The poke restaurant coming to 35 Lispenard will be called Humble Fish, and not Relish Poke, as previously indicated. Owner Jonathan Chong said it’ll be quick-service style, with 30 seats at eight tables and a three-seat bar area. The hours are 11 a.m. to 9 p.m., so the committee voted 7-0. The menu:

The Greek‘s Tom Galis told me before the meeting that couldn’t be happier that his new restaurant would be at Truffles Tribeca, in the former Canali Club gym, rather than at the Sterling Mason, because it’s much bigger. And that means room for a retail bakery offering “grab-and-go Greek yogurt, pizzas, breads….” His proposed closing hours (1 a.m. and 2 a.m.) were in line with CB1’s guidelines, and the few neighbors who showed up were positive, concerned only about plans for a sidewalk café, but that’ll get discussed later. The new place will be “more Mediterranean than 100% Greek,” said Galis, with occasional acoustic music. Committee members were hesitant about the “DJ” box being checked on the application, but Galis meant himself playing records he loves, not some dude blasting EDM. No one asked about the “Living room/lounge” in the floor plan, which looks like a big-ass bar to me. Vote: 5-0, with one recusal.

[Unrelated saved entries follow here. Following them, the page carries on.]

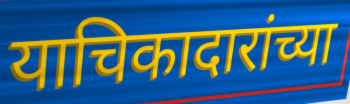
याचिकादारांच्या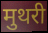
मुथरी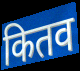
कितव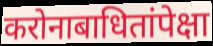
करोनाबाधितांपेक्षा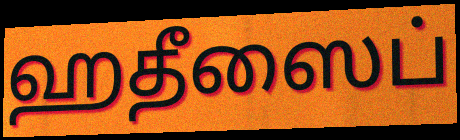
ஹதீஸைப்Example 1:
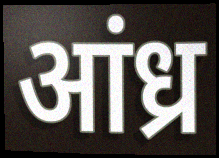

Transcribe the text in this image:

आंध्र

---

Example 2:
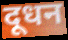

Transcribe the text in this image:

दूधन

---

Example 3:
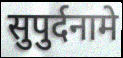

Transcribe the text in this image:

सुपुर्दनामे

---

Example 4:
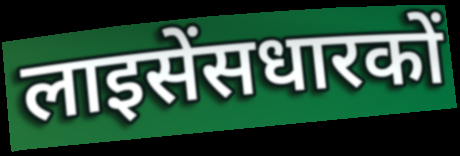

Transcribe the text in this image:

लाइसेंसधारकों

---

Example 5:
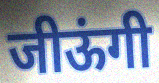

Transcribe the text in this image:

जीऊंगीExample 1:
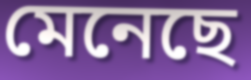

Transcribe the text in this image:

মেনেছে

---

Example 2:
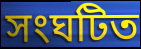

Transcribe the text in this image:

সংঘটিত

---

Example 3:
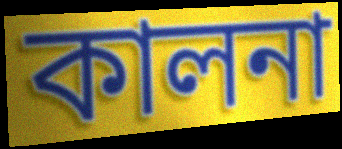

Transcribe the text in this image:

কালনা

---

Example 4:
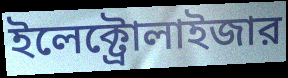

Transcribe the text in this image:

ইলেক্ট্রোলাইজার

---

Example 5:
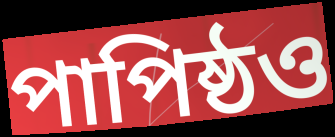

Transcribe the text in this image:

পাপিষ্ঠও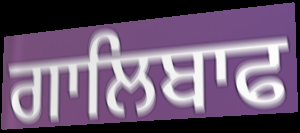
ਗਾਲਿਬਾਫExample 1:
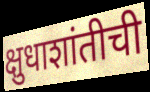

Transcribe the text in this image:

क्षुधाशांतीची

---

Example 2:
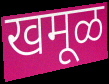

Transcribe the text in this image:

खमूळ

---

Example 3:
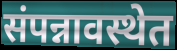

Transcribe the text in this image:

संपन्नावस्थेत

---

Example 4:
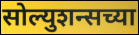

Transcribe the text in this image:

सोल्युशन्सच्या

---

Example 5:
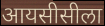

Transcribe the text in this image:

आयसीसीलाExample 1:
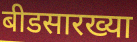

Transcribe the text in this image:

बीडसारख्या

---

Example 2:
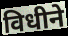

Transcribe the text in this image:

The guys who run the newsstand on Greenwich between Warren and Murray, would like to open another one around the corner on Warren, more or less in front of the Whole Foods/Bed Bath & Beyond entrance. This is obviously a terrible spot for a newsstand, even if the sidewalk shed ever comes down, and besides, can’t people walk 100 yards to buy whatever it is they buy at newsstands? Vote: 5-0 in opposition, but the NYC Department of Consumer Affairs can approve it anyway.



  1. just to clarify, about the newsstand? the vote was unanimously yes or no? 5-0 looked like yes but you mention that the dept can approve it anyway.

    just curious since I walk there everyday and that sidewalk does not feel wide enough for a newsstand as it is.

  2. I still say we need a toll to enter the Holland Tunnel on the nyc side. The elimination of cash collection (on the NJ side for instance) makes this feasible and would likely deter some of the traffic.

    • I think tolling the Brooklyn, Manhattan, and Williamsburg bridges would reduce traffic on canal st and hudson st because the drivers coming from brooklyn and queens would be indifferent to the midtown tunnel to lincoln tunnel vs bridges to holland tunnel route.

    • Many of us who’ve been here for a long time remember that when Sen. Schumer first ran against Al D’Amato he promised to introduce a bill in the Senate to reverse the toll on the Verrazano Bridge, bringing it into line with all other tolls into the city. Once elected, of course, he completely forgot that promise and nothing, for a change, changed.

  3. I somewhat newly live in the building where “Holy Ground” will be. Guess I should have known to attend the meeting!